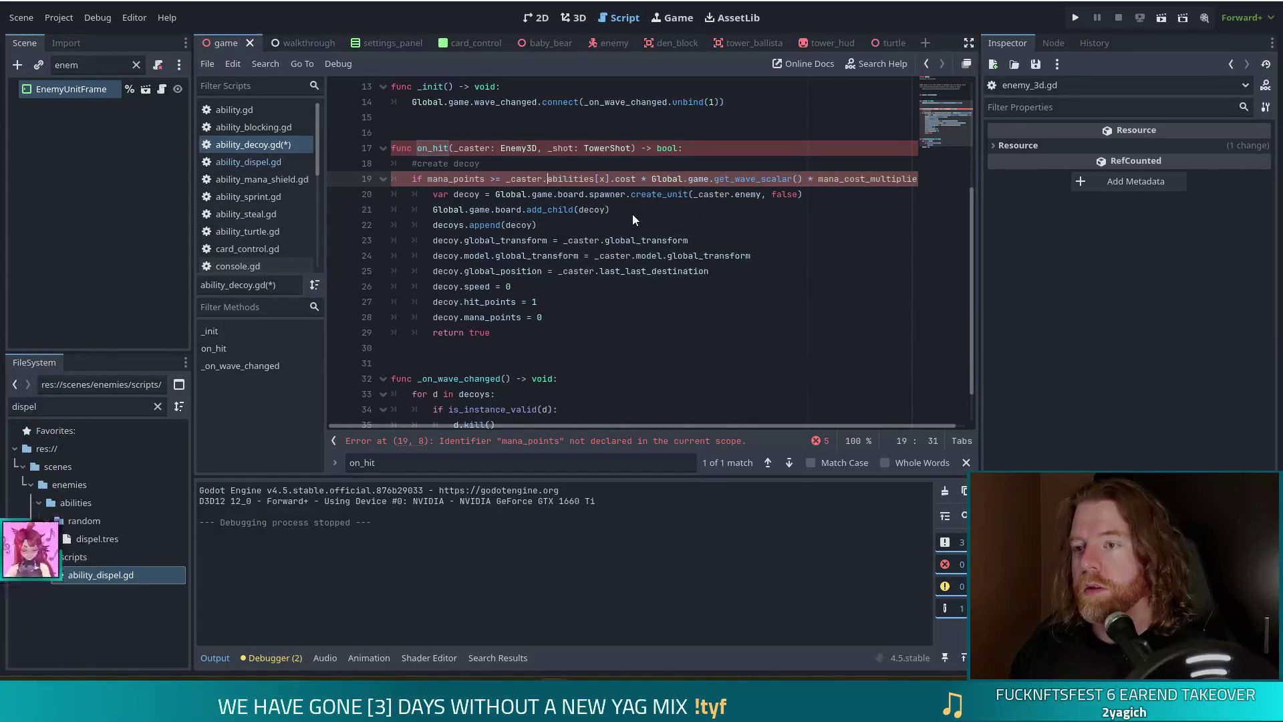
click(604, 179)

##########

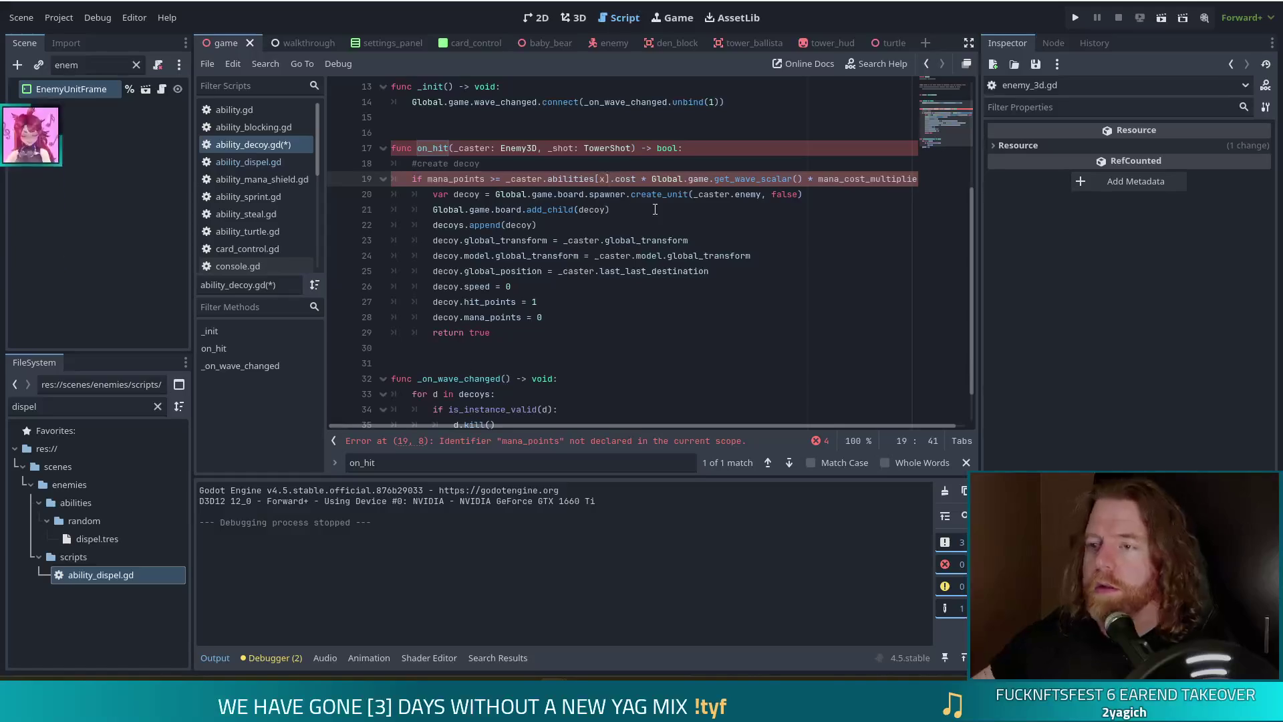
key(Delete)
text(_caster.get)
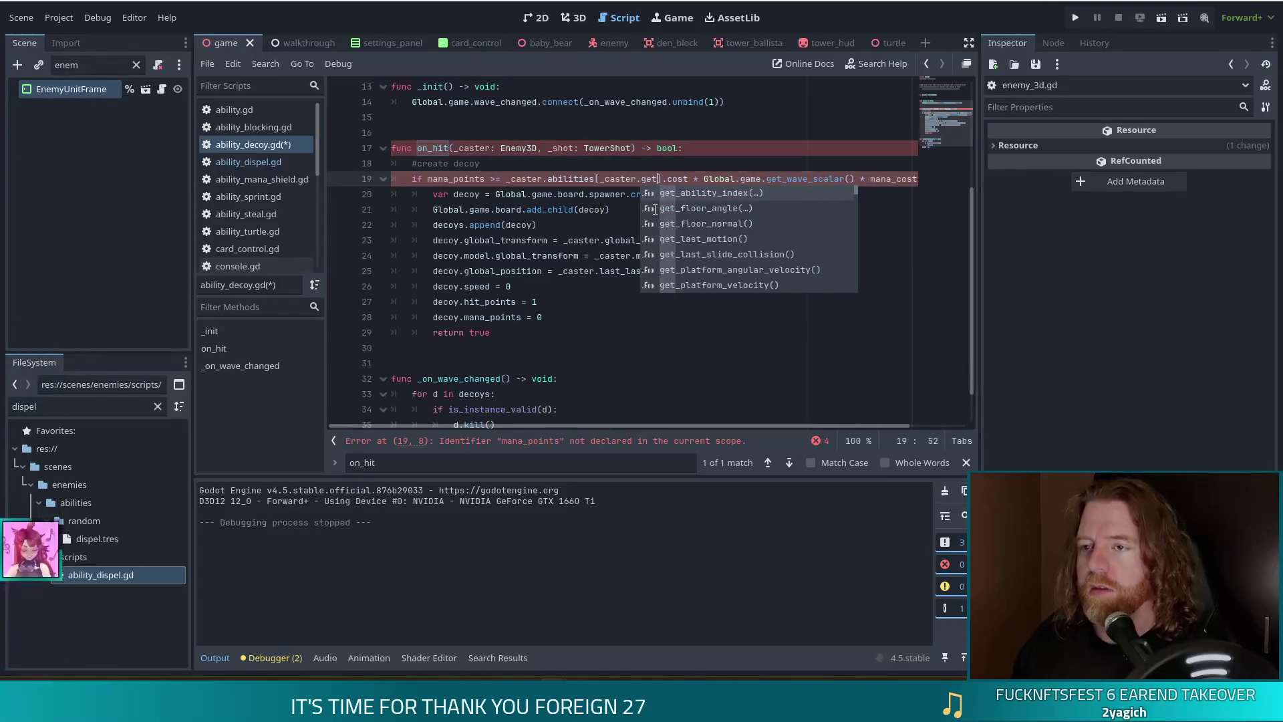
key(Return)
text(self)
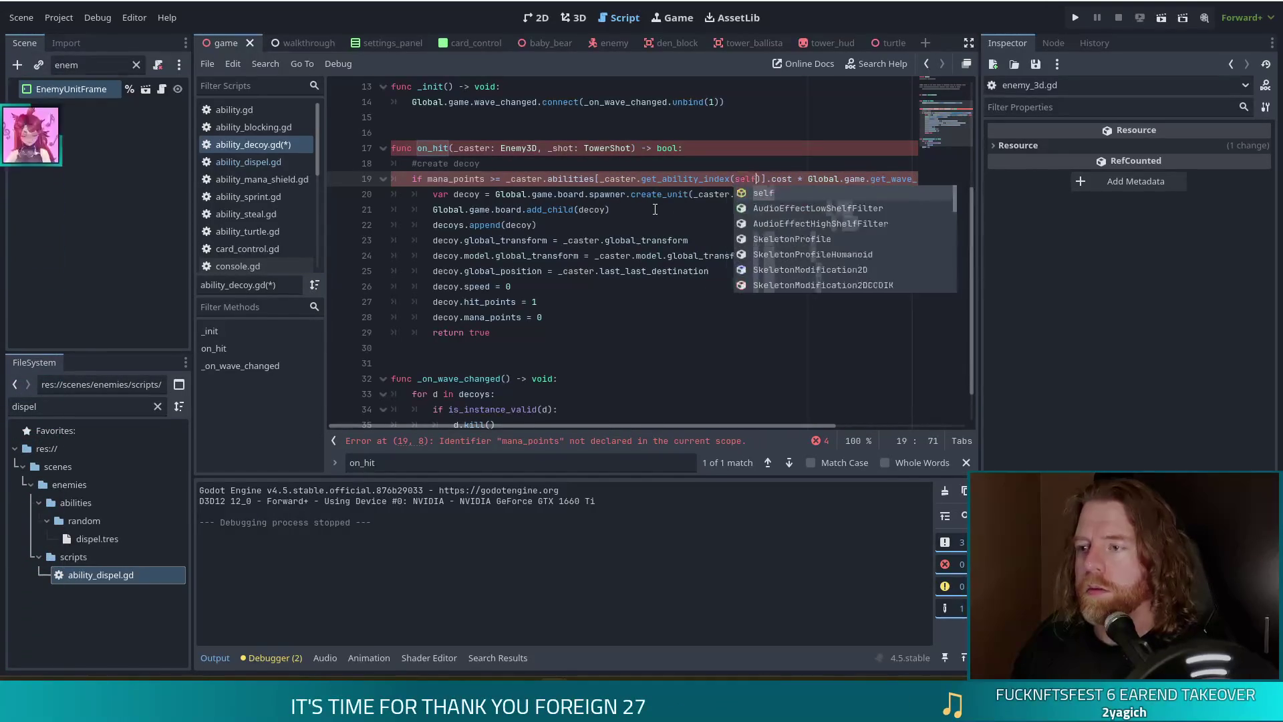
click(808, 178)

##########

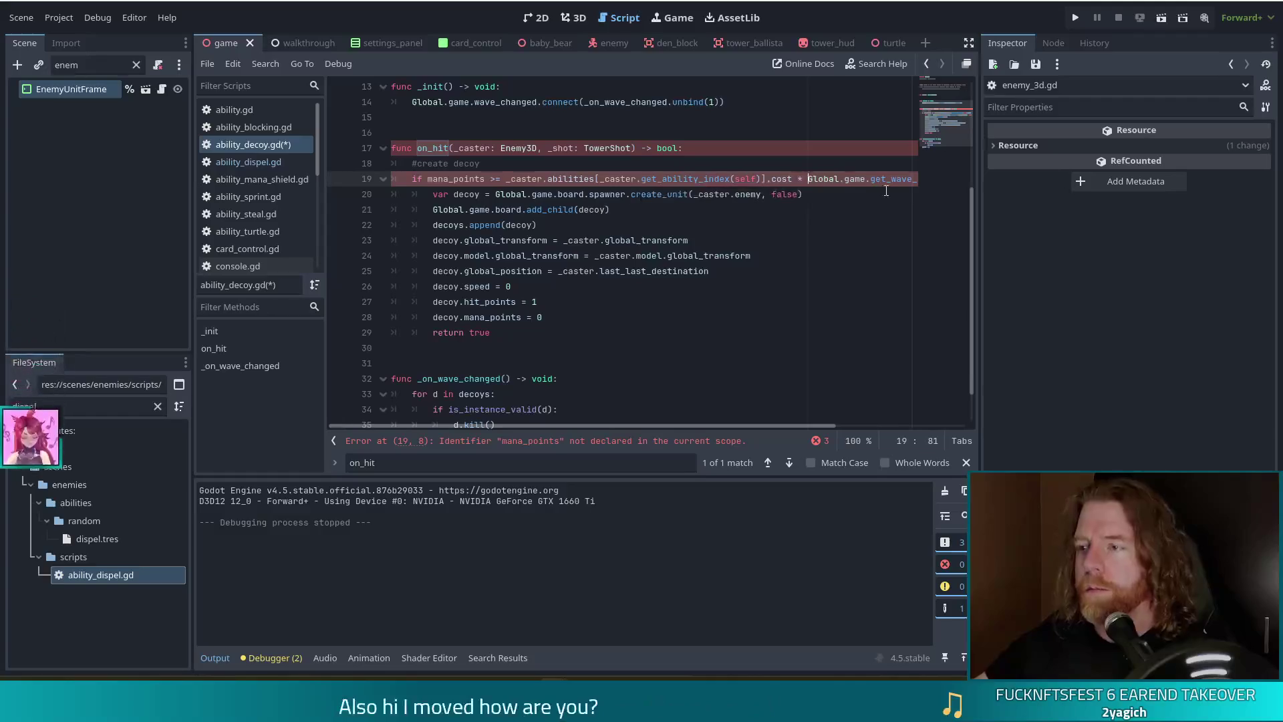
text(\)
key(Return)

##########

_Your task_: Look above for the line containing "key(Delete)", then copy exactly from it through the line containing "click(808, 178)", keeping both and leaving out pictures. Add nothing else.

_Solution to this problem_:
key(Delete)
text(_caster.get)
key(Return)
text(self)
click(808, 178)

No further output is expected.